Sewage Disposal Systems
Failing sewage disposal systems represent the major source of microbial contamination from human waste. This includes large municipal waste treatment systems, pump stations, and malfunctioning on-site sewage treatment systems like cesspools, septic tanks, and leachfields.
- Implement proper planning for sewage systems within your watershed.
- Ensure septic systems are inspected and serviced on a regular basis.
- Promote public education on how to care for a septic system.
Agriculture
Runoff carrying animal waste from barnyards, manure storage areas, dairy farms, pig farms, pastures, and the land application of manure is a significant source of microbial contamination.
- Ensure animal waste runoff is properly collected, settled, and stored.
- Manure storage sheds should be sited away from surface waters and should have impermeable floors and roofs.
- Install vegetative buffer strips to slow runoff flow and to act as a filter for microbial contaminants.
- Livestock should be kept out of streams and water bodies. (MA Drinking Water regulations, 310 CMR 22.20B, prohibit livestock from within 100ft. of a reservoir and its tributaries.)
Stormwater Runoff
Rainwater and snowmelt flow over the land picking up pollutants and deposit them into water supplies. Runoff can also pick up microbial contaminants from suburban environments such as pet waste on sidewalks.

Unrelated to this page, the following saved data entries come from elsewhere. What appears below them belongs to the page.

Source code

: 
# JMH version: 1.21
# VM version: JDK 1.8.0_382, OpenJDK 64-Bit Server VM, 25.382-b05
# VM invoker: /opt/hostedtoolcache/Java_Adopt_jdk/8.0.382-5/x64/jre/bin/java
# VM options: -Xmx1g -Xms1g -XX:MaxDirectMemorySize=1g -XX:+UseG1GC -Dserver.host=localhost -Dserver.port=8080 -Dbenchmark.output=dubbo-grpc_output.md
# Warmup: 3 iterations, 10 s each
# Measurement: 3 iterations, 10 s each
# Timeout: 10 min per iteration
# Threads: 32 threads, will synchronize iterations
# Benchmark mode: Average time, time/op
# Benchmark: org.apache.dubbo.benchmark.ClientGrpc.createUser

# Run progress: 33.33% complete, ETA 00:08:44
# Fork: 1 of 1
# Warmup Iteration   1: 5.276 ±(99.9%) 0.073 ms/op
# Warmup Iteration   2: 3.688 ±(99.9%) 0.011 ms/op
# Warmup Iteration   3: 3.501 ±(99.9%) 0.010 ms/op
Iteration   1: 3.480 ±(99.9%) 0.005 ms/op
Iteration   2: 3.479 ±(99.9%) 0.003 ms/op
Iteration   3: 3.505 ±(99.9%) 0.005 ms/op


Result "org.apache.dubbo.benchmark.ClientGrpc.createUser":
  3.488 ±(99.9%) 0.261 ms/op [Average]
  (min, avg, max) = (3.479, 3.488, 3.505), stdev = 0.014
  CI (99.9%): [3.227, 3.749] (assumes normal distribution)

- Minimize impervious surfaces within your watershed.
- Install catch basins and settling basins to slow down flows and filter out contaminants.
- Use landscaping techniques that conserve water and limit runoff such as native plants, low maintenance grasses, shrubs, rock gardens, etc.
- Require the proper removal and disposal of pet waste.
Wildlife
Wildlife is an integral part of a balanced watershed. However, birds and mammals can introduce microorganisms into a water supply either through direct contact or from watershed runoff. Giardia, cryptosporidium, salmonella, campylobacter, and Escherichia coli (E.coli) are the most commonly identified microorganisms found in mammals and birds. Wildlife commonly associated with microbial contamination of drinking water supplies include: deer, beavers, muskrats, gulls, and geese.
The following protection measures should not be implemented without a good understanding of the nuisance wildlife population in question. These protection measures should not be considered as general practice but should be carefully deployed in specific areas of a water supply protection area, for example, near an intake or in areas where a nuisance wildlife population is concentrated.
- Monitor wildlife populations in and around water supplies.
- Keep up a daily human presence along the shoreline.
- Employ scare techniques such as pyrotechnics.
- Modify habitat (shoreline fencing, mowing, landscaping changes, tree branch pruning to reduce bird roosting).
- Prohibit the public from feeding wildlife, especially waterfowl.
- Reduce food sources such as palatable plant species.
- Keep beavers and muskrats from building dams/dens by installing fencing or drainage devices.
- Consider permitted trapping or hunting.
Note: Federal and/or state permits are often required for wildlife control harassment programs.